**REQUIREMENT A**
Reproduce, word for word, everything in the soil strength passage from "Fig 10 shows" down to "in Table 5.".
**REQUIREMENT B**
In the soil strength passage, how do the three shear stress ratios k₁, k₂, and k₃ change as vertical pressure increases?

**SOURCE EXTRACT**

══════

Fig 9 compares the calculated and experimental values of k₁, k₂, and k₃. The difference between the two types of values is small and the trend is consistent. The variation trends of k₁, k₂, and k₃ curves are similar, and the three shear stress ratios all decrease with the increase of vertical pressure. Therefore, under low vertical pressure, the structure and overconsolidation have a significant effect on the strength of the soil. Under higher vertical pressure, the effect of structure and overconsolidation on strength decreases and eventually disappears. The k₃ curve is located above the k₁ and k₂ curves, indicating that both structure and overconsolidation increase soil strength, and the coupling effect of the two factors further increases the shear strength of the soil. The k₂ curve is located above the k₁ curve, indicating that overconsolidation can increase soil strength more effectively than structure. As the vertical load increases, the structural damage of the soil increases, and the degree of overconsolidation also decreases, thus, the difference between the three curves gradually disappears.

Fig 10 shows a comparison between the calculated and experimental values of k₃, and the k₃ is calculated from k₁ and k₂. The calculated values are relatively close to the experimental values, and the trend is consistent. This indicates the rationality of the formula proposed in this article. The results indicate that both structural and overconsolidation positively affect soil strength, with overconsolidation having a relatively greater effect. The respective effects are diminished when the two factors are added to each other.

3.3.5 Summary of direct shear test in τ−σ plane

Fig 11 shows the τ−σ curves of various types of soil sample in direct shear tests. The results of various tests can be approximated as a linear relationship. The c and φ values of different soil samples are presented in Table 5.

══════

**MATERIAL SHOWN**
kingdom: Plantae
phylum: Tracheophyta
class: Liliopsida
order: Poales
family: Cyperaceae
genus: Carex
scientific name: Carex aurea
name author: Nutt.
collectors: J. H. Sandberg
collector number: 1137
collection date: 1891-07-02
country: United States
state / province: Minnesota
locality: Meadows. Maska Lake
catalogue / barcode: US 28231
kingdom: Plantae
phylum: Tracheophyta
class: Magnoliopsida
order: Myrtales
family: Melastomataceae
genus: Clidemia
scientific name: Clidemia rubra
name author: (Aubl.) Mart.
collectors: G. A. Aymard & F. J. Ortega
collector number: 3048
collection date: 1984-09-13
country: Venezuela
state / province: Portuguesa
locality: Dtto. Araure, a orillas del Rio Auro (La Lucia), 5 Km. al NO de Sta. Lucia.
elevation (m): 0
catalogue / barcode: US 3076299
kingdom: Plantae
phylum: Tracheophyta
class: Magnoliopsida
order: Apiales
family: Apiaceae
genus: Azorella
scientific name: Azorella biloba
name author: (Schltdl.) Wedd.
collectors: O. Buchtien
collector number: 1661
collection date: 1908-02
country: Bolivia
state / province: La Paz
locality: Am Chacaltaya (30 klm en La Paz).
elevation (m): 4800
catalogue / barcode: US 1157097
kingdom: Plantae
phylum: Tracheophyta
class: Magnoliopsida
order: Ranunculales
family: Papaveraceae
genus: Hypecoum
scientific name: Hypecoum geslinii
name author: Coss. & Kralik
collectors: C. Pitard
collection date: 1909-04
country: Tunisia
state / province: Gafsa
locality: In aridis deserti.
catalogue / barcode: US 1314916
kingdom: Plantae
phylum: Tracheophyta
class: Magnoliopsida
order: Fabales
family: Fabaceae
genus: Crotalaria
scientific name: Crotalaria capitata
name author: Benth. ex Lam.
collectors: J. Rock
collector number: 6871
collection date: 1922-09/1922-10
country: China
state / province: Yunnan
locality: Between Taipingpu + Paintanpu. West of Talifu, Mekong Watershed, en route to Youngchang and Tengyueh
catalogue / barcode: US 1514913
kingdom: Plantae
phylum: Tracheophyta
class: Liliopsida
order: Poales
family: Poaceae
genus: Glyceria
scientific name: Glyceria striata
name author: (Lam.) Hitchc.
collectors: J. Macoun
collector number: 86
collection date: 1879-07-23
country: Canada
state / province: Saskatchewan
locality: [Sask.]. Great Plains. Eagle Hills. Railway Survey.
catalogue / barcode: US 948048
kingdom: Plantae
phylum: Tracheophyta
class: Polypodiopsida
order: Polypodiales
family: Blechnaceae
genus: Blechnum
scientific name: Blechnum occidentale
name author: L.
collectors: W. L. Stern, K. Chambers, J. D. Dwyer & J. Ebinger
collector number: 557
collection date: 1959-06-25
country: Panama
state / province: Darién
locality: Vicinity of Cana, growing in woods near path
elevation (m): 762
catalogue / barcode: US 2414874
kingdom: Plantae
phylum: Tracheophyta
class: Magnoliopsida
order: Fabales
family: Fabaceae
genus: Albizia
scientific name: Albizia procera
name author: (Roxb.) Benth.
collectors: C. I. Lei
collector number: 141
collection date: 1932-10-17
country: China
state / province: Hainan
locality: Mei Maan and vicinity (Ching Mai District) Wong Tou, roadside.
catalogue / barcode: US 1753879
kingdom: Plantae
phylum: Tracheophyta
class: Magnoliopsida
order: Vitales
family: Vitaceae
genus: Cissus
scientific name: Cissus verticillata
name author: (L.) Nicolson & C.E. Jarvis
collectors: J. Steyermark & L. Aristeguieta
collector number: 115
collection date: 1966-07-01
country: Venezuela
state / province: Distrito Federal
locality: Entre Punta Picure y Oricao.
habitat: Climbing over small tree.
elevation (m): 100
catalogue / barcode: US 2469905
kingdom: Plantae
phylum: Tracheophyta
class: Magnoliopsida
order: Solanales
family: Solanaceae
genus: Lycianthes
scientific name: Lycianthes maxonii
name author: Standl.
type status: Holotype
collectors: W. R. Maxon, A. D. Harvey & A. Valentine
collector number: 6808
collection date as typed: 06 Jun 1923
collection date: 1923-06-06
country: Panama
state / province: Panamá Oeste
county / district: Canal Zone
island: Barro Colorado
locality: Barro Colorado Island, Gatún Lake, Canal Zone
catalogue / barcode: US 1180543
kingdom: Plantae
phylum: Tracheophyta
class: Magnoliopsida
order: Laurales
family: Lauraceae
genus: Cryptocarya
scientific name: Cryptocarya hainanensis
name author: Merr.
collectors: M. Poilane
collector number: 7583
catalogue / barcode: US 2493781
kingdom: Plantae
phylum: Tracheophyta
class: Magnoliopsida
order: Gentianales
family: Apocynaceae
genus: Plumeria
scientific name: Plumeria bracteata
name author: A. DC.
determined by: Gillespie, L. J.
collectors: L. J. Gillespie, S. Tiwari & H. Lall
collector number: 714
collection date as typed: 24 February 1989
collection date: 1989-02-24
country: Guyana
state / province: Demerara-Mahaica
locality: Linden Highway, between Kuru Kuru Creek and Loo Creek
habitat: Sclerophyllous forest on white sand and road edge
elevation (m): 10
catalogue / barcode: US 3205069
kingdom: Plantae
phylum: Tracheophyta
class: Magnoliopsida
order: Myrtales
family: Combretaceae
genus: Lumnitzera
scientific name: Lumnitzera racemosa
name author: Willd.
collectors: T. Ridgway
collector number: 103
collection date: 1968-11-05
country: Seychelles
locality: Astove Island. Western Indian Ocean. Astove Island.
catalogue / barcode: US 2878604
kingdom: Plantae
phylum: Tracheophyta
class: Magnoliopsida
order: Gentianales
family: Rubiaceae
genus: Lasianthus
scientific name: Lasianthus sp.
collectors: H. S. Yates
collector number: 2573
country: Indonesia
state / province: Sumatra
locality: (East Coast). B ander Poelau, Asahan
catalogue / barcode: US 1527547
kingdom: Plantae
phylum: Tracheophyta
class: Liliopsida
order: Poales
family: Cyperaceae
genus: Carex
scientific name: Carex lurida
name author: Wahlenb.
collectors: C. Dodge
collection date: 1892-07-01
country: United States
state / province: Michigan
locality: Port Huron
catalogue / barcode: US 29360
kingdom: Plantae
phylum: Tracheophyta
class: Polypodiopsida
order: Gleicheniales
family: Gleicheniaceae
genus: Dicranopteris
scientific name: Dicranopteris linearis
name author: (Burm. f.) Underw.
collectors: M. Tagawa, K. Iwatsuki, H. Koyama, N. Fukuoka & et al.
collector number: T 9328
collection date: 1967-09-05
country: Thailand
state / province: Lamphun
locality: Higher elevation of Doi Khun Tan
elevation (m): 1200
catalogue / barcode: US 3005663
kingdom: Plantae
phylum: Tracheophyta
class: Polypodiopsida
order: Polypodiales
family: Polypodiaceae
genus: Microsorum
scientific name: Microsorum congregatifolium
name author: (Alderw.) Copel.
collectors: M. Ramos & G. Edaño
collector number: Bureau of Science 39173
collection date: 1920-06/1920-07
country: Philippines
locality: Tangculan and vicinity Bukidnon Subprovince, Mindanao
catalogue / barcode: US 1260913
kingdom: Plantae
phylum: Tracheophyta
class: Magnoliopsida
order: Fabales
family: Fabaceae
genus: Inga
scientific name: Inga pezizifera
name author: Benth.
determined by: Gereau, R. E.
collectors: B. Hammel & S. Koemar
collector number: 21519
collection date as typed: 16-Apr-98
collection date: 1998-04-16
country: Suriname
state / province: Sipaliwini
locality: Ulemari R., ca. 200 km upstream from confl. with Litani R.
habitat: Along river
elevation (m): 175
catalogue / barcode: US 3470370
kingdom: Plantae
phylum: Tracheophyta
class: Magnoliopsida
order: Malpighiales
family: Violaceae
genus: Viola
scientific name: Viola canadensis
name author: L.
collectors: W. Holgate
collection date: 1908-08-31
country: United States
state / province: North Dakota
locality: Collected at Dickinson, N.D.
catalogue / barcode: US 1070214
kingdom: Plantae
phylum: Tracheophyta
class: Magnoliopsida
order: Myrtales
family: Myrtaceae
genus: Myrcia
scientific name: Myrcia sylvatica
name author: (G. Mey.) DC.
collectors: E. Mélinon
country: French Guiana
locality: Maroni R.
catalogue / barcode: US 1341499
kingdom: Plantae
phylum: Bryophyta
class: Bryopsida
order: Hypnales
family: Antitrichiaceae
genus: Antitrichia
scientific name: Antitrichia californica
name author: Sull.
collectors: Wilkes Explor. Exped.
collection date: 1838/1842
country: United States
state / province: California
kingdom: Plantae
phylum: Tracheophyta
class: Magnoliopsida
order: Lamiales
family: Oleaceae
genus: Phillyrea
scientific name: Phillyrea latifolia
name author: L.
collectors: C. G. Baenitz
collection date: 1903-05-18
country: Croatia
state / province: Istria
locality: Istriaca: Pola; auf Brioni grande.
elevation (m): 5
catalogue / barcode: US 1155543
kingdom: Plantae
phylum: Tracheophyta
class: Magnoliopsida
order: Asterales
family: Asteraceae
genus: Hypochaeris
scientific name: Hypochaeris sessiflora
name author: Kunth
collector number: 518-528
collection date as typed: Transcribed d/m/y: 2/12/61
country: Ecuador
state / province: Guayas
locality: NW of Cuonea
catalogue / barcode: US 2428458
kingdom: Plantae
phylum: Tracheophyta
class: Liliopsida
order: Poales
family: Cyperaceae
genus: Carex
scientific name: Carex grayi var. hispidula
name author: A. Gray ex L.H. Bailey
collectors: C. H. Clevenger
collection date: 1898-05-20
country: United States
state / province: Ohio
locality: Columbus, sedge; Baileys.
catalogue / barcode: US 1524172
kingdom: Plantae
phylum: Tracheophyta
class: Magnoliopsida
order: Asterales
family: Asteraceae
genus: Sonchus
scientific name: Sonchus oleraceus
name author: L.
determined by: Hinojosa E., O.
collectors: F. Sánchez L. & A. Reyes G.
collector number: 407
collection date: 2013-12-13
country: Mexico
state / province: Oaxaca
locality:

══════

**CORRECT ANSWER A**
Fig 10 shows a comparison between the calculated and experimental values of k₃, and the k₃ is calculated from k₁ and k₂. The calculated values are relatively close to the experimental values, and the trend is consistent. This indicates the rationality of the formula proposed in this article. The results indicate that both structural and overconsolidation positively affect soil strength, with overconsolidation having a relatively greater effect. The respective effects are diminished when the two factors are added to each other.

3.3.5 Summary of direct shear test in τ−σ plane

Fig 11 shows the τ−σ curves of various types of soil sample in direct shear tests. The results of various tests can be approximated as a linear relationship. The c and φ values of different soil samples are presented in Table 5.

**CORRECT ANSWER B**
They all decrease.